En Allemagne aussi, le prix du lait cause des remous: la grande distribution vient de baisser ses prix de vente, ravivant les craintes des petits producteurs, sur fond de conflit entre tous les acteurs de la filière.
Au début de la semaine, plusieurs chaînes de distribution, en tête les discounters Aldi et Lidl, ont annoncé des baisses du prix du litre de lait en magasin allant jusqu'à 20%, revenant sur les hausses décidées au printemps et provoquant la colère des producteurs, sur qui se répercute directement la baisse.
A la fin de mai, une partie d'entre eux avaient lancé une «grève du lait». Pour tirer les prix vers le haut, il avait été décidé une hausse de ce que paie la distribution et une tentative de limitation de la quantité produite en Allemagne.
Deux mesures caduques quelques mois plus tard: le litre de lait ne vaut plus que 55 cents actuellement chez Aldi, contre 68 cents la semaine dernière. Et la limitation de la production a été rejetée vendredi par la chambre haute du parlement allemand, le Bundesrat.
La situation des petits éleveurs, notamment dans les régions montagneuses des Alpes, est difficile. «Si le prix du lait chute encore de 4 ou 5 cents, beaucoup ne pourront plus survivre», prévient Romuald Schaber, président de la fédération de producteurs BDM et instigateur de la grève de mai. Et «il n'y a pas que des petits qui vont mourir, des grosses exploitations aussi.»
La fédération BDM des producteurs laitiers tempête contre les gros producteurs qui dépassent leurs quotas et contre les laiteries, qui achètent le lait pour le mettre en briques et le transformer en yaourts, fromage et beurre. Les laiteries appellent les producteurs à s'armer de patience et à chercher des débouchés à l'international.

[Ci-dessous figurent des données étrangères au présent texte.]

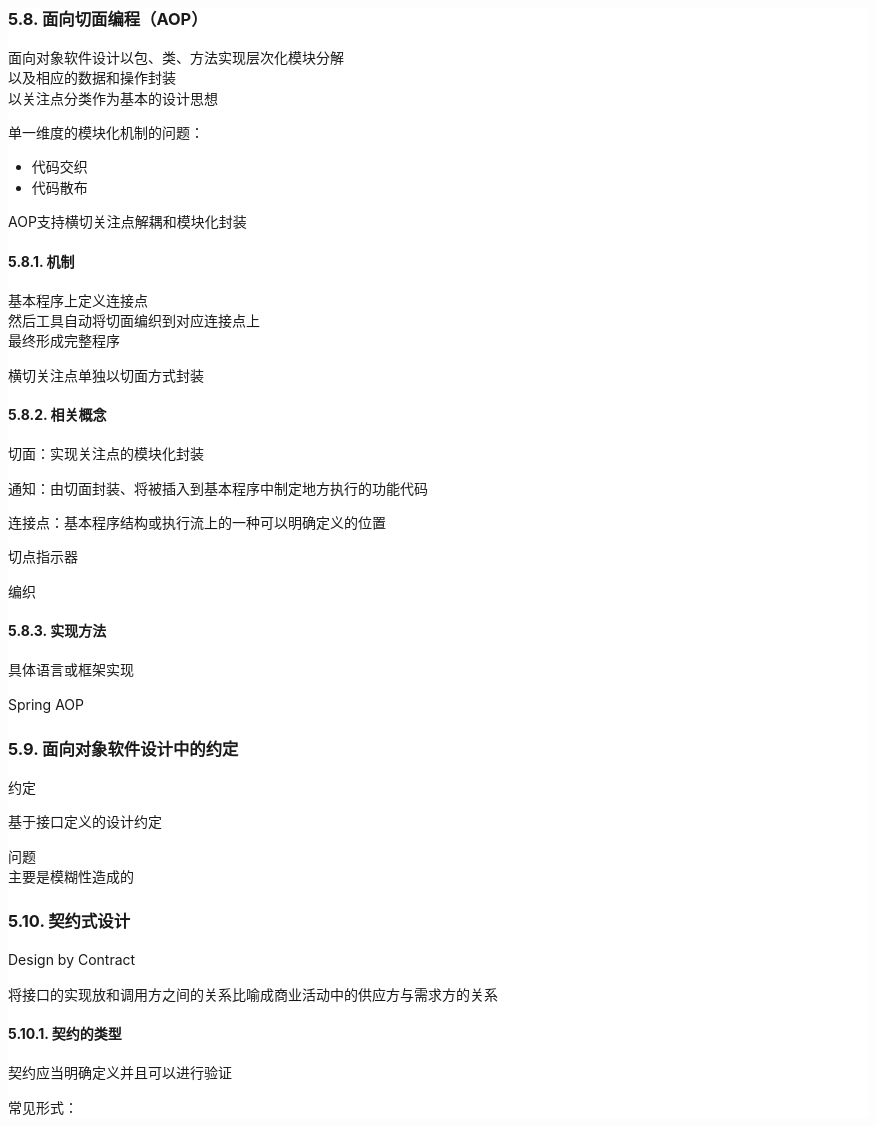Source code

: ### 5.8. 面向切面编程（AOP）

面向对象软件设计以包、类、方法实现层次化模块分解  
以及相应的数据和操作封装  
以关注点分类作为基本的设计思想  

单一维度的模块化机制的问题：  

- 代码交织  
- 代码散布  

AOP支持横切关注点解耦和模块化封装  

#### 5.8.1. 机制

基本程序上定义连接点  
然后工具自动将切面编织到对应连接点上  
最终形成完整程序  

横切关注点单独以切面方式封装  

#### 5.8.2. 相关概念

切面：实现关注点的模块化封装  

通知：由切面封装、将被插入到基本程序中制定地方执行的功能代码

连接点：基本程序结构或执行流上的一种可以明确定义的位置  

切点指示器  

编织  

#### 5.8.3. 实现方法

具体语言或框架实现  

Spring AOP  

### 5.9. 面向对象软件设计中的约定

约定  

基于接口定义的设计约定  

问题  
主要是模糊性造成的  

### 5.10. 契约式设计

Design by Contract  

将接口的实现放和调用方之间的关系比喻成商业活动中的供应方与需求方的关系  

#### 5.10.1. 契约的类型

契约应当明确定义并且可以进行验证  

常见形式：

La fédération agricole DBV tape sur la grande distribution qui «fait chanter les paysans» et montre «le vilain visage du capitalisme effréné», selon son président Gerd Sonnleitner.
Pour Wolfgang Twardawa, analyste à l'institut d'étude de la consommation GfK, les discounters cherchent désespérément à augmenter leurs parts de marché, et le lait est un bon terrain de bataille puisque «tout le monde doit (en) acheter». Selon lui, «l'histoire des protestations des paysans», qui ont mobilisé l'opinion publique au printemps, «ça commence à dater».
Le DBV s'est tourné vers l'Office anticartel, gendarme de la concurrence, car il soupçonne une entente entre les distributeurs. Une enquête a été lancée depuis plusieurs mois, a confirmé vendredi un porte-parole de l'office.
Profondément divisée, la filière hésite encore sur la conduite à tenir. Mais «il va y avoir une réaction», prédit Stefan Mann, membre de la direction de BDM. Et peut-être bientôt, à nouveau, des images de paysans en colère versant du lait dans le caniveau.